COMPLETE THE FOLLOWING —
• 1. Answer these about the identity-element discussion:
(a) What binary operation on $\mathbb{Z}$ does it consider?
(b) What value of $e$ follows from $e*1 = 1$?
(c) What does $1*0$ come out to?
• 2. Extend the identity-element discussion past its final sentence.

DOCUMENT SEGMENT —
══════
I have example in which there is only option of contradiction to prove that identity does not exist.
Consider the binary operation : $a*b= 2a +b, \forall a,b \in \mathbb{Z}$.
Suppose that $\mathbb{Z}$ has an identity $e$ w.r.t. $*$. Then, $e*1 = 2e + 1 = 1 \implies 2e = 0 \implies e=0$.
But, $1*0 = 2 + 0 = 2 \ne 1$, so $0$ cannot be an identity.
If you take as an axiom that identities are unique (call it proposition $A$), then there is a unique element $e$ such that $e*x=x$ for all $x\in \mathbb{Z}$ (call it porposition $B_{1}(e)$) and $x*e=x$ for all $x\in \mathbb{Z}$ (call it proposition $B_{2}(e)$).
In symbols: $A\Rightarrow (\exists e\in \mathbb{Z}(B_{1}(e) \wedge B_{2}(e)))$
Equivalently: $(\forall e\in \mathbb{Z}(¬B_{1}(e) \vee ¬ B_{2}(e)))\Rightarrow ¬A$
In other words, if you prove that for every element $e\in \mathbb{Z}$ such that $e*x=x$ for all $x\in \mathbb{Z}$ there exists an element $y\in \mathbb{Z}$ such that $y*e \neq y$, then you can deduce that an identity does not exist.
══════
DATASET —

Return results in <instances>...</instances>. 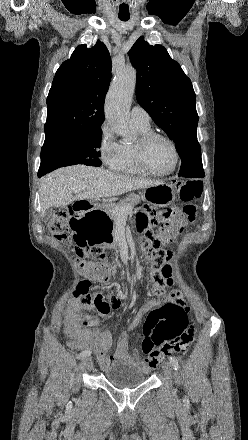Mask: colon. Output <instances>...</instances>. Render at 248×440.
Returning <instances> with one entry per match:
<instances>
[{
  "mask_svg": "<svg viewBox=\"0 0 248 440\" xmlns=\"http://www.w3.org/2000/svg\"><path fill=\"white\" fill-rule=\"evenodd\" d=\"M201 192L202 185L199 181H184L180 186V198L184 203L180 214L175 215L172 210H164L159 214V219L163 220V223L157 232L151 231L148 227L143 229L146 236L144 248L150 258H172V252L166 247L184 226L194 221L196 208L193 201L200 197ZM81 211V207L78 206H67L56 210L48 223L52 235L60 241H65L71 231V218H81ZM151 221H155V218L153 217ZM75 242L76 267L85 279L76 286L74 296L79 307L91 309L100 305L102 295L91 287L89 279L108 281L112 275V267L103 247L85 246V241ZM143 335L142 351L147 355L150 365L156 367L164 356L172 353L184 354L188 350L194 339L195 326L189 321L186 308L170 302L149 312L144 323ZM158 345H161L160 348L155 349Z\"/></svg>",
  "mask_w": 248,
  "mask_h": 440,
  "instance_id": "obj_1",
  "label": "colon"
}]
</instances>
══════
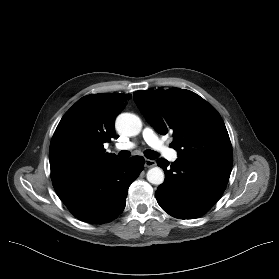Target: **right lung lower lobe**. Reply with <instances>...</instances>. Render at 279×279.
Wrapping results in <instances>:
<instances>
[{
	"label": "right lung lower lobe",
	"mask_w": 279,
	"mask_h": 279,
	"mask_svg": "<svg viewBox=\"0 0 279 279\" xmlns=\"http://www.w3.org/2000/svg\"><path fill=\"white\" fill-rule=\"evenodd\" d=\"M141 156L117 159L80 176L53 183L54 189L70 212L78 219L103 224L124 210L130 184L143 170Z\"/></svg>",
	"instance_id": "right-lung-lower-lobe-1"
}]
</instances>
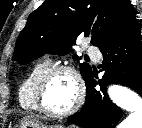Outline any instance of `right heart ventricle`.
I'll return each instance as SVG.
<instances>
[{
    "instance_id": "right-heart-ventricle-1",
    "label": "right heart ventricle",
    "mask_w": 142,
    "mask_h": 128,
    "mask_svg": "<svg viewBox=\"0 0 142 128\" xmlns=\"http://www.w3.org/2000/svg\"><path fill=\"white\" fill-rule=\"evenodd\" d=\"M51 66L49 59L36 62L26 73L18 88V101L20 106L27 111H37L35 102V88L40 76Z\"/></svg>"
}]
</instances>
══════
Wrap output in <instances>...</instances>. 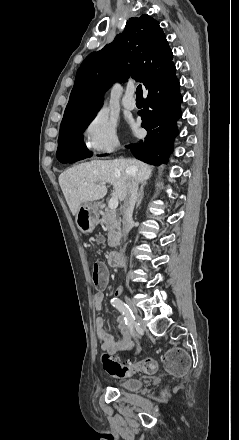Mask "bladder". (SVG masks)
══════
ANSWERS GIVEN —
• 1.
(a) $a*b = 2a + b$ for all $a, b \in \mathbb{Z}$.
(b) $e = 0$.
(c) $2$, which is not equal to $1$.

• 2.
Warning: this is not a proof by contradiction, it is a proof by contrapositive. We used the implication $A\Rightarrow B$ in its equivalent form $¬ B \Rightarrow ¬ A$. But if I remember the logic course I took correctly, to prove this equivalence you are actually using the falsum deduction rule. So you are doing some sort of proof by contradiction implicitly.
If you are interested you can read this question.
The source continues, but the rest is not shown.